GPU Card | SP Runtime (mins) | DP Runtime (mins) | % Change |
---|---|---|---|
NVIDIA GeForce GTX 1080 Ti | 9.4 | 14.6 | 55.4 |
NVIDIA GeForce GTX 750 Ti | 28.6 | 72.8 | 60.8 |
NVIDIA GeForce GTX 1080 | 11.3 | 18.3 | 61.8 |
NVIDIA GeForce GTX 980 | 17.7 | 29.8 | 68.0 |
NVIDIA TITAN Xp | 5.7 | 10.6 | 87.6 |
NVIDIA GeForce 840M | 89.2 | 180.2 | 101.9 |
NVIDIA GeForce RTX 2070 | 8.9 | 18.4 | 107.3 |
NVIDIA GeForce RTX 2080 | 7.6 | 16.1 | 111.4 |
NVIDIA GeForce 940MX | 71.3 | 156.2 | 118.9 |
Conclusion
Running TUFLOW Classic (CPU hardware only) is consistently giving at least 20% difference between single and double precision. It is recommended to use double precision for TUFLOW Classic models for all rain on grid models and for models with elevation over 100mAHD. This may become apparent if high mass balance values are experienced when the model is simulated using single precision.
The calculation method in TUFLOW HPC uses the depth due to its explicit nature, unlike TUFLOW Classic that uses water level due to its implicit scheme. This means that precision issues associated with applying a very small rainfall to a high elevation are not applicable in HPC. Unless testing shows otherwise, single precision version of TUFLOW should be used for all HPC simulations. When TUFLOW HPC is used on CPU hardware the differences between single and double precision are ranging from 5% to 25% depending on the processor specifications.

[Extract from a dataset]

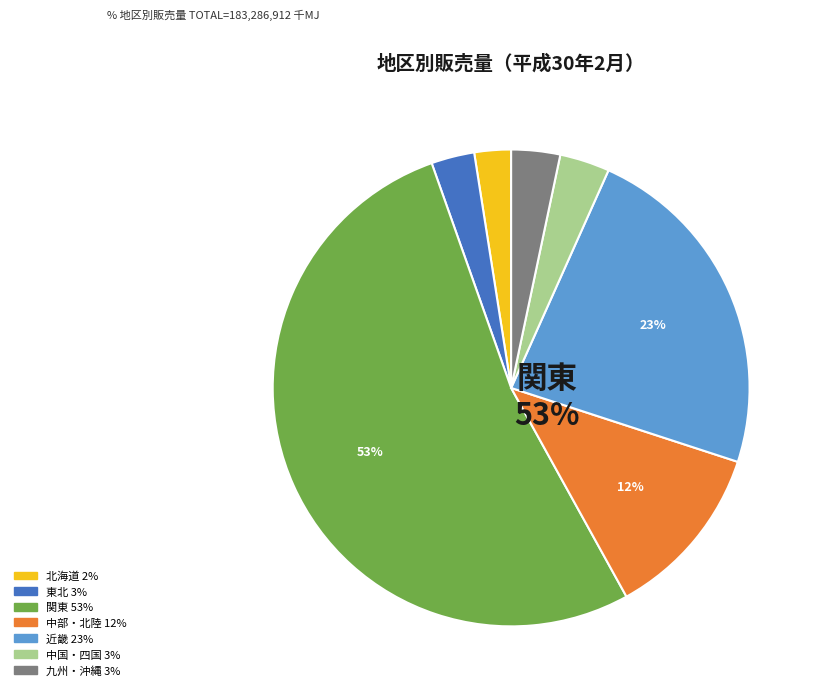

What is the change in value from 中部・北陸 to 中国・四国?

-15692859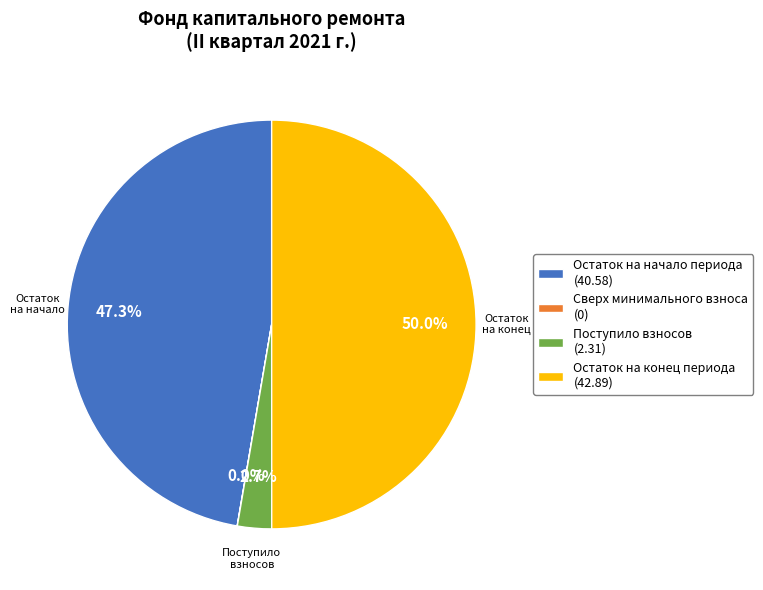

Between Поступило взносов (2.31) and Остаток на начало периода (40.58), which is larger?

Остаток на начало периода (40.58)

Running TUFLOW HPC on GPU hardware shows even more significant differences between single and double precision.
The precision solver that is required for running TUFLOW on GPU hardware will determine the type of GPU card that is best suited for the compute. For any given generation/architecture of cards, the “gaming” cards such as the GTX GeForce and RTX provide excellent single precision performance – typically comparable to that of the “scientific” cards such as the Tesla series. If double precision is required then the scientific cards are substantially faster, but these are also significantly more expensive. The Quadro series cards sit in between for both double precision performance and cost.